In the debate over humanity and viability, one thing is certain:  Abortion ends a human story.

We have recently seen a campaign to normalize the ending of these stories, by some, in what they self-describe as the "pro-choice" community.  Some actress gets up and talks about how great her abortion was.  Is she acting -- or just a psychopath?  How would we react to a military leader who stood up and told us how much he enjoyed roasting people with napalm?    

We need to be honest about abortion, as we do about war.  We should not "celebrate" either or defend it with chants -- whether they be "choice for women" or "USA, USA."  Like war, abortion is a terrible business.  A matter for adult contemplation -- not juvenile celebration.

The old Left knew a thing or two about educating people as to the truth of a thing.  A hundred  years ago, Europe was engaged in what became known as the Great War, and later, as World War One.  That war began with cheering crowds, celebrating.  After it was over, a triumphant parade was organized in Paris, with all the allies there to participate.  Soldiers from every winning nation were formed to march.  A wise soul suggested that a contingent of wounded soldiers be placed up front, which ended up being an enormous assemblage of many horribly wounded veterans -- les mutiles -- the mutilated.  It placed things into context and turned a juvenile celebration into an adult consideration.

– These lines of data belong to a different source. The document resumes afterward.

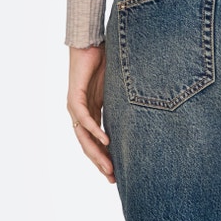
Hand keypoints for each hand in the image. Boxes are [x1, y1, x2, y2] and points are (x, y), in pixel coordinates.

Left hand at [67, 44, 114, 182]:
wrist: (90, 42)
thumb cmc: (104, 61)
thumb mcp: (117, 89)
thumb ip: (124, 104)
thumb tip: (146, 115)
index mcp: (91, 112)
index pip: (96, 142)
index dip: (104, 158)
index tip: (115, 174)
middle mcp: (81, 112)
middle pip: (88, 145)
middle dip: (100, 162)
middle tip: (112, 178)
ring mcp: (75, 105)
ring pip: (84, 137)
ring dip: (96, 153)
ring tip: (108, 167)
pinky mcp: (74, 96)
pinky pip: (85, 118)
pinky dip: (95, 130)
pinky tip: (106, 141)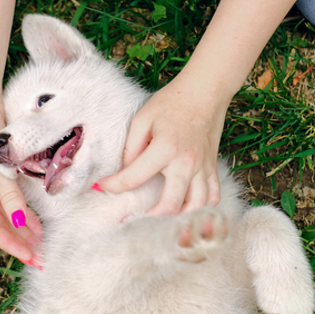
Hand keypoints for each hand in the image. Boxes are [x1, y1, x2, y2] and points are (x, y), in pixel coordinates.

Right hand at [0, 108, 41, 264]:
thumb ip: (10, 196)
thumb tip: (20, 224)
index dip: (12, 245)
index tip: (31, 257)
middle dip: (20, 242)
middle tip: (42, 257)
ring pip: (7, 217)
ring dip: (23, 230)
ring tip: (42, 244)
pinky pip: (12, 202)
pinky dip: (24, 213)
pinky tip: (37, 224)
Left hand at [98, 74, 227, 214]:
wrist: (205, 92)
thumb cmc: (171, 102)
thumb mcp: (142, 119)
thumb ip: (131, 148)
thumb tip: (125, 171)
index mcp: (165, 148)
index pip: (134, 178)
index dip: (114, 185)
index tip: (102, 186)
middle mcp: (187, 163)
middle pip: (169, 205)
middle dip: (148, 219)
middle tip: (132, 221)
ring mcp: (203, 168)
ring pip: (196, 207)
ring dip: (178, 219)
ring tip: (160, 221)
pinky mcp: (212, 168)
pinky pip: (212, 197)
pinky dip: (201, 208)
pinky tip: (187, 210)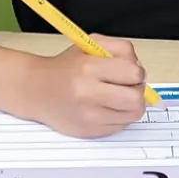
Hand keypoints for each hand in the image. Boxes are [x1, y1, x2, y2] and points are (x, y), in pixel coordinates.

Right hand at [32, 34, 146, 138]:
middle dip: (138, 92)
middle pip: (136, 100)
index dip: (137, 72)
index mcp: (89, 68)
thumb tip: (141, 70)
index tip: (131, 72)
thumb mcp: (91, 45)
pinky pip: (120, 126)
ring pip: (132, 115)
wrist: (37, 90)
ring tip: (117, 97)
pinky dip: (118, 117)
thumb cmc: (66, 67)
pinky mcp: (90, 132)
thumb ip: (120, 50)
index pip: (133, 74)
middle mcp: (88, 94)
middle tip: (128, 87)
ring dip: (130, 106)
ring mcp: (89, 116)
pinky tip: (105, 107)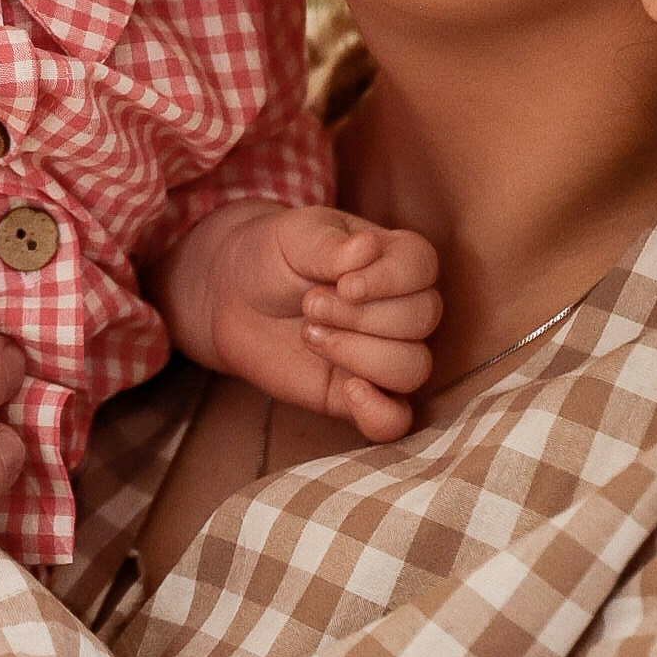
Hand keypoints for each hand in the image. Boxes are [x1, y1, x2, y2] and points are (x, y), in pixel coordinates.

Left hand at [164, 199, 439, 441]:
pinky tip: (349, 389)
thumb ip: (329, 245)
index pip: (422, 267)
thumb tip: (368, 246)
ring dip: (358, 353)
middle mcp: (402, 307)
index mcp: (394, 257)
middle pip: (421, 320)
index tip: (344, 284)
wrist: (234, 298)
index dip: (389, 280)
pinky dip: (381, 413)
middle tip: (309, 305)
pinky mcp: (362, 395)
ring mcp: (386, 353)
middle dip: (361, 316)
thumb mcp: (293, 236)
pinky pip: (395, 420)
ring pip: (413, 368)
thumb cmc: (272, 257)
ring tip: (310, 333)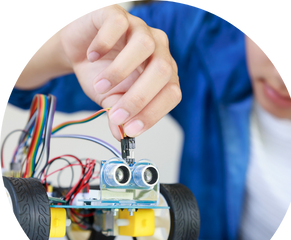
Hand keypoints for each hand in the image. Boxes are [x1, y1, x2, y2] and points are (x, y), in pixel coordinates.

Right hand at [59, 2, 180, 139]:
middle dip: (138, 99)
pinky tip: (92, 56)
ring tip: (99, 86)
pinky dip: (103, 44)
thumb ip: (118, 117)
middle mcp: (157, 49)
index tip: (131, 130)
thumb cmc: (101, 74)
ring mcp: (139, 28)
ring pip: (144, 46)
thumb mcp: (111, 101)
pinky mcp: (116, 12)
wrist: (80, 50)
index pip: (171, 94)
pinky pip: (118, 24)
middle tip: (115, 115)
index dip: (153, 114)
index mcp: (162, 73)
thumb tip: (122, 136)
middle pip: (161, 72)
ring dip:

As followers of the New Left's Herbert Marcuse, Weinberg and Huttle flit between "summer of love" rhetoric and an intolerant "tolerance" that they adopt when making laws.  And they are absolute ghouls on the subject of abortion.  Seeking to "celebrate" something that, like war, cannot really, with any sanity, be celebrated.

But then, there are the profits.  There is a business of abortion, like the business of war, and it is about market-share, and monopoly, and cashing in.  Oh all those New Lefties who grew up to be Wall Streeters. . . and members of the New Jersey Legislature!